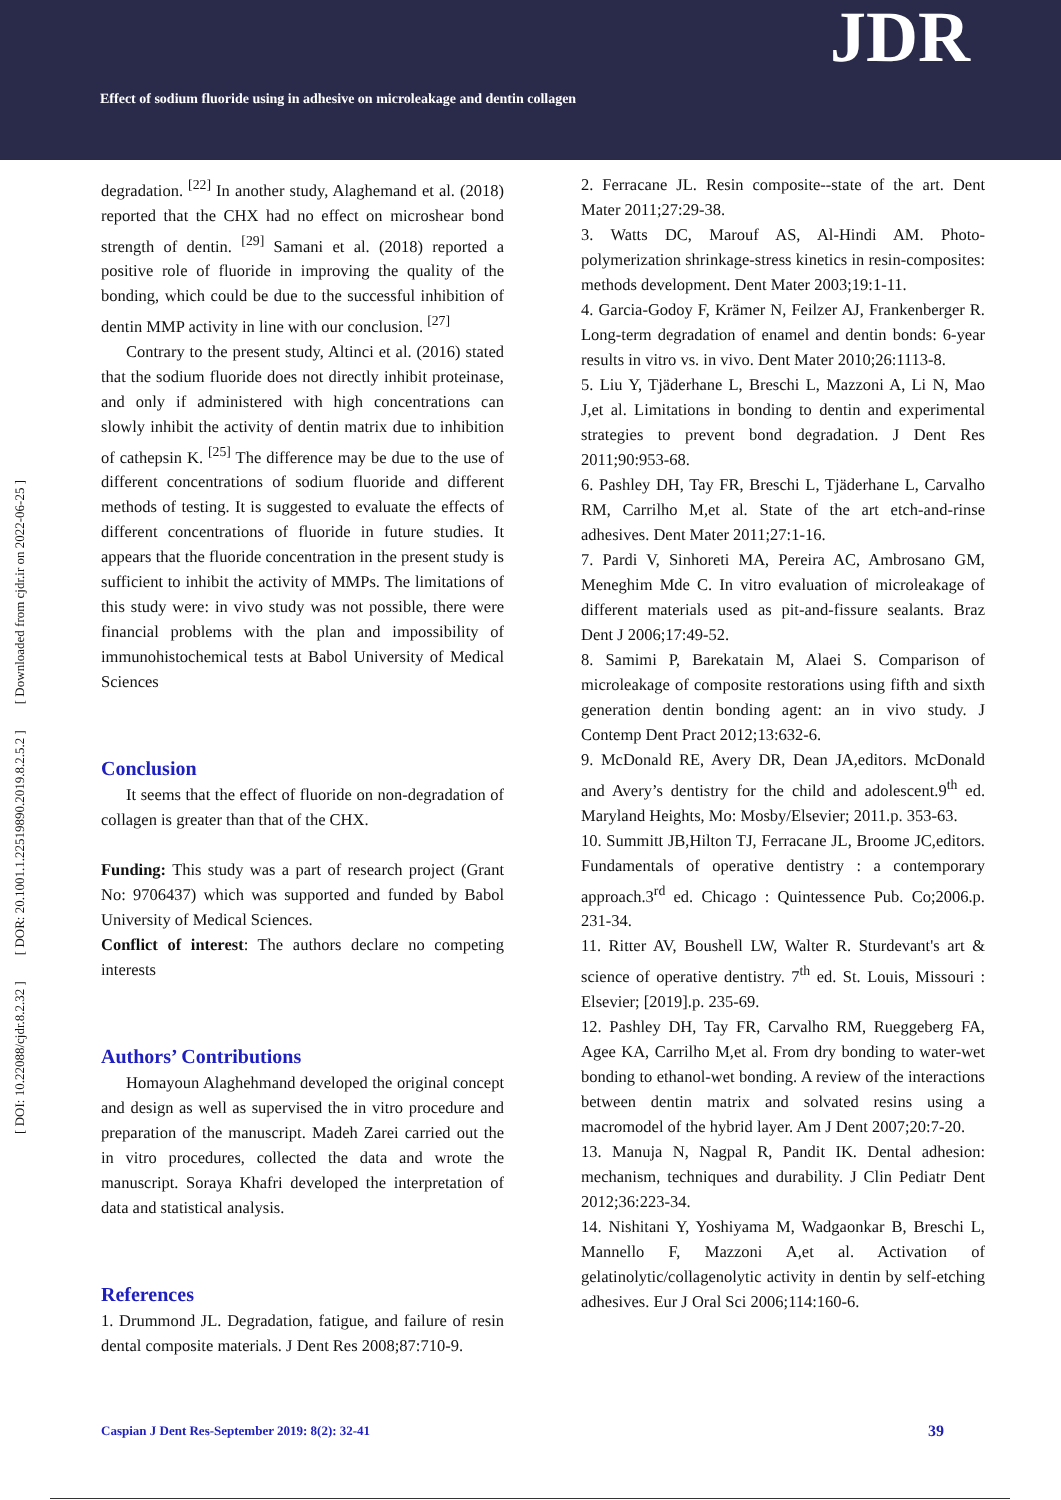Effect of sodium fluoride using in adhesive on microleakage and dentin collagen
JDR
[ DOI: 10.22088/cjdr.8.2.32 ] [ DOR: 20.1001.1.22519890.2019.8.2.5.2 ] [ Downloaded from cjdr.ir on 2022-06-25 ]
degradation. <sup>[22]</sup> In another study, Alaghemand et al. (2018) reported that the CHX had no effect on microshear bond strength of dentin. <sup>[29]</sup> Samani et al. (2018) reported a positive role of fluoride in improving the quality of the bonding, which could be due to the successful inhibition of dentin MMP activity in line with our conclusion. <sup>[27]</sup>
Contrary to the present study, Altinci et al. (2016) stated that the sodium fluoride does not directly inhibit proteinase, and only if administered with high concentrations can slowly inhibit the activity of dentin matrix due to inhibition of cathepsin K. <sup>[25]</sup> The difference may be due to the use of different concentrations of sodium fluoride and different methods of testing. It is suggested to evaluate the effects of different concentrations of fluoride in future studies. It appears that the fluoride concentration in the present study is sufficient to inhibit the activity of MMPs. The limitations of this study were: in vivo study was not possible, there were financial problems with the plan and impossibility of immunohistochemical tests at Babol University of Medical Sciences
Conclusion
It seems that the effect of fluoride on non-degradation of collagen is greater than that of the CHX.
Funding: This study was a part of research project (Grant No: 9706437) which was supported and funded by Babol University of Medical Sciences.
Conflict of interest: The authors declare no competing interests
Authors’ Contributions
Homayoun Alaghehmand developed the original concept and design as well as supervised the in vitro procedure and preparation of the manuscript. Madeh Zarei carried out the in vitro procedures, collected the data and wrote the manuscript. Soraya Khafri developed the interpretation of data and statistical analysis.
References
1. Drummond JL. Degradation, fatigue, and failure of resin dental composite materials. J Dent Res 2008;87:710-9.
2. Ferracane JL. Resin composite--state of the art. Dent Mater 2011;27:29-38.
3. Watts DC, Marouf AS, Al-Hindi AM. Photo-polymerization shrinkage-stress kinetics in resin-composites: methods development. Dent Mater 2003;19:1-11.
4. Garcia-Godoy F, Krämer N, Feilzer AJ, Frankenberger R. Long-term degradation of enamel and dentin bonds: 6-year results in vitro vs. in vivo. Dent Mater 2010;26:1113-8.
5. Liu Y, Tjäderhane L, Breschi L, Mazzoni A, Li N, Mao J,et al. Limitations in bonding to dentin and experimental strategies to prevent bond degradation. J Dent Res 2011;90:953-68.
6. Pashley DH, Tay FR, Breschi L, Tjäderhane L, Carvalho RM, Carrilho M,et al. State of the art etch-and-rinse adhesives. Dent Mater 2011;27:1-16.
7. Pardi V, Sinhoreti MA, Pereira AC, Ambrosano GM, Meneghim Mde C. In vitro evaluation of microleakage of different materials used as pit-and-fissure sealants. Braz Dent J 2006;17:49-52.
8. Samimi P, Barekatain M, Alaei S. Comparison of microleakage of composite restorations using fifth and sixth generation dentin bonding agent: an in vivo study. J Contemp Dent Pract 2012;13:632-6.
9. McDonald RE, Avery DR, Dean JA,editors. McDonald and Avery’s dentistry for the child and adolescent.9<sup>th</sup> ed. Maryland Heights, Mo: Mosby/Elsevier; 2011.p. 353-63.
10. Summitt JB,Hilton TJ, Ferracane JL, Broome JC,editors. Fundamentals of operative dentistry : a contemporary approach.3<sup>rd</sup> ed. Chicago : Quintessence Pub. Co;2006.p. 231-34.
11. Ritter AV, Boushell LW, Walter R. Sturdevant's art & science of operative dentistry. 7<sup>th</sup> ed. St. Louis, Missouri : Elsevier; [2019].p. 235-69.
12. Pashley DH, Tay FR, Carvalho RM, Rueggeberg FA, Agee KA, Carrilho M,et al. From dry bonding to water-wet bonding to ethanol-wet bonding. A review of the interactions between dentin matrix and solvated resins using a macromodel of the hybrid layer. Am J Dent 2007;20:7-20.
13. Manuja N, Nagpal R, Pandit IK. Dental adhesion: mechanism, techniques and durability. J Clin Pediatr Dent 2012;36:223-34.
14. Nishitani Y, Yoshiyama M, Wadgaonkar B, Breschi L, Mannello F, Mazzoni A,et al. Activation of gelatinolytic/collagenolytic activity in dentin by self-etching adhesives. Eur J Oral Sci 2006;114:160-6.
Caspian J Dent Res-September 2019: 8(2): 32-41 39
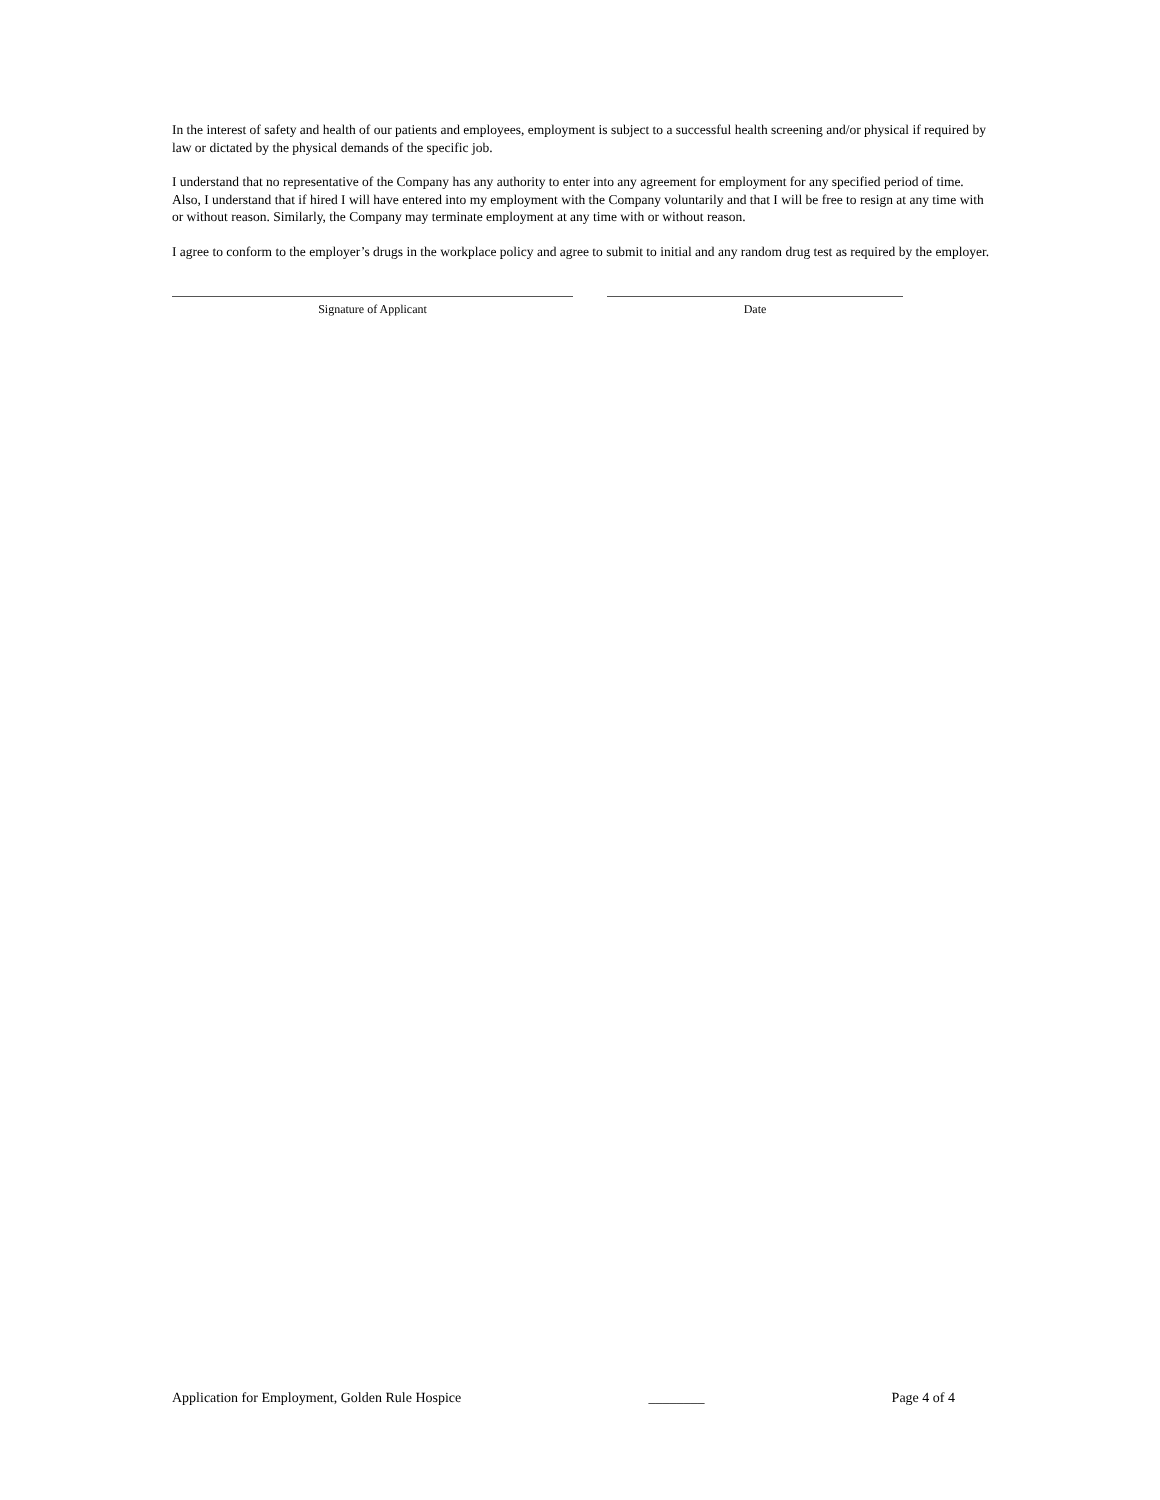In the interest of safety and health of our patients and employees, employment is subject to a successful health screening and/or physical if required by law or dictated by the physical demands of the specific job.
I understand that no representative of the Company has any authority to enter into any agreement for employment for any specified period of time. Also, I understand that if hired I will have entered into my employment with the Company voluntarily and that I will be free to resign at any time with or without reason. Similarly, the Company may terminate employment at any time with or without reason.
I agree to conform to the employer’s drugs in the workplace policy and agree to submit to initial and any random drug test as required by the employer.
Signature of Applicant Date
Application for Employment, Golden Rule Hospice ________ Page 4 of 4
-=-=-
◆ PROMPT
Copy out each line of the records that holds the string "adhesives".

◆ ANSWER
6. Pashley DH, Tay FR, Breschi L, Tjäderhane L, Carvalho RM, Carrilho M,et al. State of the art etch-and-rinse adhesives. Dent Mater 2011;27:1-16.
14. Nishitani Y, Yoshiyama M, Wadgaonkar B, Breschi L, Mannello F, Mazzoni A,et al. Activation of gelatinolytic/collagenolytic activity in dentin by self-etching adhesives. Eur J Oral Sci 2006;114:160-6.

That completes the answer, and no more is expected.